といった感じで、ルミクナが首をかしげる。
どうやら敬語を知らないようだ。
「まあ、使わなくていいよ。ルミクナは私と同じくらい強いし。友達だから。」
「魔王様!?」
驚いたような顔でラフィスがこちらを見た。
別に、私だって敬語を知らない子供に無理やり敬語を使わせるほどの鬼畜ではないのだ。それとも、そんな鬼畜だとラフィスには勘違いされていたのだろうか。
だとしたら、心外である。
「あの、報告いーい?」
あのー?とった感じでルミクナがそう言った。
「ああ。」
「まずリーファ帝国だけど、第一王子のルズや聖女サマ、フィリオス、ロキの四人は行方不明ってことになっているみたいだよ。王城に忍び込んでみたりとかもしたけど、どこにもいなかったよ。」
聖女サマというのは、ヒロインのことである。
そして、第一王子とフィリオス、ロキは攻略対象達である。
「そうか。どこら辺が怪しいかとかわかるか?」
「探ってみた感じでは少し、魔法学園あたりが怪しいかなー。」
「なるほど。では、そこに忍び込んでみるか。」
「おお!魔法学園いくの!?楽しそうだねー!あたしも行きたいなー。」
「ルミクナはだめだ。そうしたら仕事が溜まってルミクナの配下にかかる負荷が増えるだろう。」
「えー?別にそんなのいいと思うんだけど。ね?」
ルミクナは怖い笑顔で背後にいて存在感を完全に消していた配下にそう言った。
「あ、はい。」
怯えたような顔で配下はそう言った。
なんだか少し可哀想だ。
今度からは、少し優しく接してあげようかな。
「まあ、それはさておき、今度魔法学園に行こうと思う。まあ、公には言わないが。
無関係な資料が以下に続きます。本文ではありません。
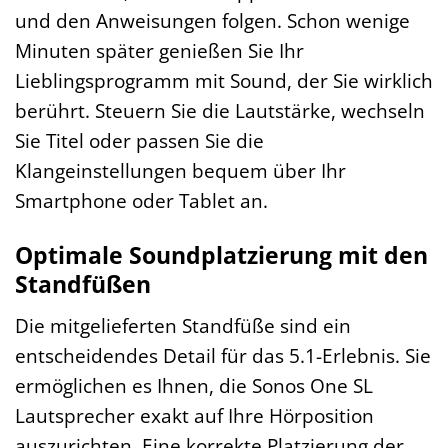
und den Anweisungen folgen. Schon wenige
Minuten später genießen Sie Ihr
Lieblingsprogramm mit Sound, der Sie wirklich
berührt. Steuern Sie die Lautstärke, wechseln
Sie Titel oder passen Sie die
Klangeinstellungen bequem über Ihr
Smartphone oder Tablet an.
Optimale Soundplatzierung mit den
Standfüßen
Die mitgelieferten Standfüße sind ein
entscheidendes Detail für das 5.1-Erlebnis. Sie
ermöglichen es Ihnen, die Sonos One SL
Lautsprecher exakt auf Ihre Hörposition
auszurichten. Eine korrekte Platzierung der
」
「おっけー!じゃあこの場にいる者のみの秘密だね!」
ルミクナはにこにこと笑ってそう言った。
そして、背後を振り返り、かわいらしい仕草で、ここで起きたことを他の奴に言ったら殺すぞ、と配下に耳元でささやいたのはルミクナと配下以外誰も知らない。
「じゃあ、帰っていい?」
「あ、でもクッキーあるからよかったら食べて行って?」
「本当!?やったー!私クッキー好きだよ!」
ルミクナは無邪気な笑顔でそう言って机の上にあるクッキーをほおばった。
リスみたいに頬いっぱいにほおばっていてすごく可愛らしかった。
ルミクナって、小動物みたいでかわいいなー、と心の中でそう思っていしまったのは内緒である。そして、他にも情報をクッキーを食べていく中で思い出したようにぽろぽろと話し始めた。